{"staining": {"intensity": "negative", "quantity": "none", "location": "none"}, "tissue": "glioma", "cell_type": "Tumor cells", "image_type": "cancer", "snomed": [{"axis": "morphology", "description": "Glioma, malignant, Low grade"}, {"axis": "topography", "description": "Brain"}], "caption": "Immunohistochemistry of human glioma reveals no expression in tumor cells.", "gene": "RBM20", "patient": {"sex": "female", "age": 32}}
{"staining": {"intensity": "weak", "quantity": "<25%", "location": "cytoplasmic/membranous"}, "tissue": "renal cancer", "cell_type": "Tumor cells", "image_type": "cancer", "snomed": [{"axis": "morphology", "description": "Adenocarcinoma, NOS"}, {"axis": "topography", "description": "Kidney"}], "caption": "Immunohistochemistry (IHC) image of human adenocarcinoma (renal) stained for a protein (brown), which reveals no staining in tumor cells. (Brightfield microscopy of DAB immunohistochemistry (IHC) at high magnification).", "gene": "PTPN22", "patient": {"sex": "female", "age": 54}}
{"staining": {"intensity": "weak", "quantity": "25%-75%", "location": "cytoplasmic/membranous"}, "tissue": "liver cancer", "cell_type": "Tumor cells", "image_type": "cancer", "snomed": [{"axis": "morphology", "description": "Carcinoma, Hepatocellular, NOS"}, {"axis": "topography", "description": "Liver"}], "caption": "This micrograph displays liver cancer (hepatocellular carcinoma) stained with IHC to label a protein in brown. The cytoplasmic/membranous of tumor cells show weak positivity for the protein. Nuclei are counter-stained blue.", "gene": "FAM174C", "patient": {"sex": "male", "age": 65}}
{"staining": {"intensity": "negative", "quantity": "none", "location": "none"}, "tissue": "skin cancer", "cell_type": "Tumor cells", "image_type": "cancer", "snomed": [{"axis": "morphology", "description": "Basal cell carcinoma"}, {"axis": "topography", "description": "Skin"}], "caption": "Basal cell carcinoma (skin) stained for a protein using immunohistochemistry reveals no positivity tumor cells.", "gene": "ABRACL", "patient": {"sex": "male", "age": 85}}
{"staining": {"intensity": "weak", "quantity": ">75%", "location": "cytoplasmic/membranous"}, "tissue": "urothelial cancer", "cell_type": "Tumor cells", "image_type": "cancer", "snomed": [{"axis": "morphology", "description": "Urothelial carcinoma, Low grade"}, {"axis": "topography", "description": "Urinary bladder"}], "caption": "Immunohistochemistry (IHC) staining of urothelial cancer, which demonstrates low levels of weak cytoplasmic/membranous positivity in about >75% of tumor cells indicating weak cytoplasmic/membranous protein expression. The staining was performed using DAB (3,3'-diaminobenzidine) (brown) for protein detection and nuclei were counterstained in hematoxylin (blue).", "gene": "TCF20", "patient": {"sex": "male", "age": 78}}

• _REQUIRED WORK_:
Look above for the line holding "(IHC) image of", then set down exactly that line and every line after it up to and including the line holding "cell carcinoma (skin)", with nothing else.

• _RESPONSE_:
{"staining": {"intensity": "weak", "quantity": "<25%", "location": "cytoplasmic/membranous"}, "tissue": "renal cancer", "cell_type": "Tumor cells", "image_type": "cancer", "snomed": [{"axis": "morphology", "description": "Adenocarcinoma, NOS"}, {"axis": "topography", "description": "Kidney"}], "caption": "Immunohistochemistry (IHC) image of human adenocarcinoma (renal) stained for a protein (brown), which reveals no staining in tumor cells. (Brightfield microscopy of DAB immunohistochemistry (IHC) at high magnification).", "gene": "PTPN22", "patient": {"sex": "female", "age": 54}}
{"staining": {"intensity": "weak", "quantity": "25%-75%", "location": "cytoplasmic/membranous"}, "tissue": "liver cancer", "cell_type": "Tumor cells", "image_type": "cancer", "snomed": [{"axis": "morphology", "description": "Carcinoma, Hepatocellular, NOS"}, {"axis": "topography", "description": "Liver"}], "caption": "This micrograph displays liver cancer (hepatocellular carcinoma) stained with IHC to label a protein in brown. The cytoplasmic/membranous of tumor cells show weak positivity for the protein. Nuclei are counter-stained blue.", "gene": "FAM174C", "patient": {"sex": "male", "age": 65}}
{"staining": {"intensity": "negative", "quantity": "none", "location": "none"}, "tissue": "skin cancer", "cell_type": "Tumor cells", "image_type": "cancer", "snomed": [{"axis": "morphology", "description": "Basal cell carcinoma"}, {"axis": "topography", "description": "Skin"}], "caption": "Basal cell carcinoma (skin) stained for a protein using immunohistochemistry reveals no positivity tumor cells.", "gene": "ABRACL", "patient": {"sex": "male", "age": 85}}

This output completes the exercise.